> _Selection_
Interchangeably, we write :

$y={x}^{\frac{1}{n}}={}_{\sqrt{}}^{n}\left(x\right)$

If n is even integer, then x can not be negative. For n=2, we drop “n” from the notation and we write,

$y=\sqrt{x}$

We extend this concept to function in which number “x” is substituted by any valid expression (algebraic, trigonometric, logaritmic etc). Some examples are :

$y=\sqrt{{x}^{2}+3x-5}$ $y=\sqrt{\mathrm{log}{}_{e}\left({x}^{2}+3x-5\right)}$

We shall also include study of radical function which is part of rational form like :

$y=\sqrt{\left(\frac{1}{{x}_{2}+3x-5}\right)}$

$y=\sqrt{\left\{\frac{\left(x-1\right)\left(x+3\right)}{{x}_{2}+3x-5}\right\}}$

Analysis of root function is same as analysis of inequality of function. Because, radical function ultimately results in inequality. We make use of the fact that expression within the radical sign is non-negative. Here, we denote a radical function as :

$f\left(x\right)=\sqrt{g\left(x\right)}$

As the expression under is non-negative,

$⇒g\left(x\right)\ge 0$

When radical function is part of a function defined in rational form, the radical function should not be zero. Let us consider a function as :

$f\left(x\right)=\frac{1}{\sqrt{g\left(x\right)}}$

As the radical is denominator of the rational expression, expression under radical sign is positive,

$g\left(x\right)>0$

We have already worked with inequalities involving polynomial and rational functions. We shall restrict ourselves to few illustrations here.

Problem : Find domain of the function :

$f\left(x\right)=\sqrt{\left\{1-\sqrt{\left(1-{x}^{2}\right)}\right\}}$

$⇒1-\sqrt{1-{x}^{2}}\ge 0$ $⇒\sqrt{1-{x}^{2}}\le 1$

The term on each side of inequality is a positive quantity. Squaring each side does not change inequality,

$⇒1-{x}^{2}\le 1$ $⇒{x}^{2}\ge 0$

This quadratic inequality is true for all real x. Now, for inner radical

$⇒1-{x}^{2}\ge 0$ $⇒\left(1+x\right)\left(1-x\right)\ge 0$

We multiply by -1 to change the sign of x in 1-x,

$⇒\left(x+1\right)\left(x-1\right)\le 0$

Using sign rule :

$⇒x\in \left[-1,1\right]$

Since, conditions corresponding to two radicals need to be fulfilled simultaneously, the domain of the given function is intersection of outer and inner radicals.

> _Dataset extract_
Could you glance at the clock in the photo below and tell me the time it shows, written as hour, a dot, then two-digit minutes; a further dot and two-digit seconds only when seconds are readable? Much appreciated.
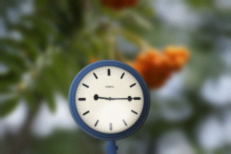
9.15
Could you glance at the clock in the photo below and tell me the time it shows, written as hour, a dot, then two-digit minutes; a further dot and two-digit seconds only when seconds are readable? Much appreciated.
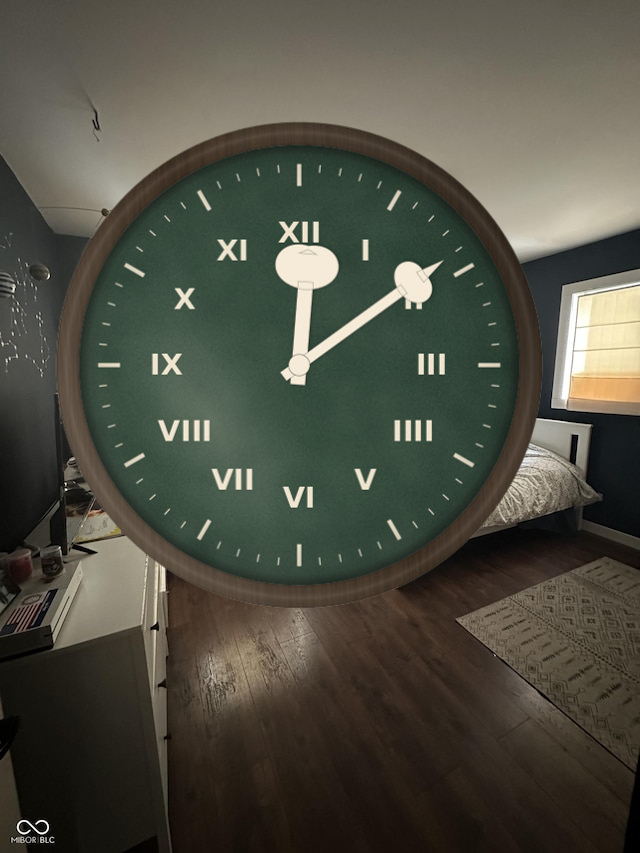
12.09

> _Exercise tasks_
1. Return the part of the text on radical functions starting at "As the radical" and ending at "few illustrations here.".
2. Write the next part of the text on radical functions, picking up right after its last sentence.
The material has nothing to do with the text on radical functions.

> _Responses in order_
1.
As the radical is denominator of the rational expression, expression under radical sign is positive,

$g\left(x\right)>0$

We have already worked with inequalities involving polynomial and rational functions. We shall restrict ourselves to few illustrations here.

2.
$\text{Domain}=\left[-1,1\right]$

Problem : Find the domain of the function given by :

$f\left(x\right)=\sqrt{\left({x}^{14}-{x}^{11}+{x}^{6}-{x}^{3}+{x}^{2}+1\right)}$

Solution : Clearly, function is real for values of “x” for which expression within square root is a non negative number. We note that independent variable is raised to positive integers. The nature of each monomial depends on the value of x and nature of power. If x≥1, then monomial evaluates to higher value for higher power. If x lies between 0 and 1, then monomial evaluates to lower value for higher power. Further, a negative x yields negative value when raised to odd power and positive value when raised to even power. We shall use these properties to evaluate the expression for three different intervals of x.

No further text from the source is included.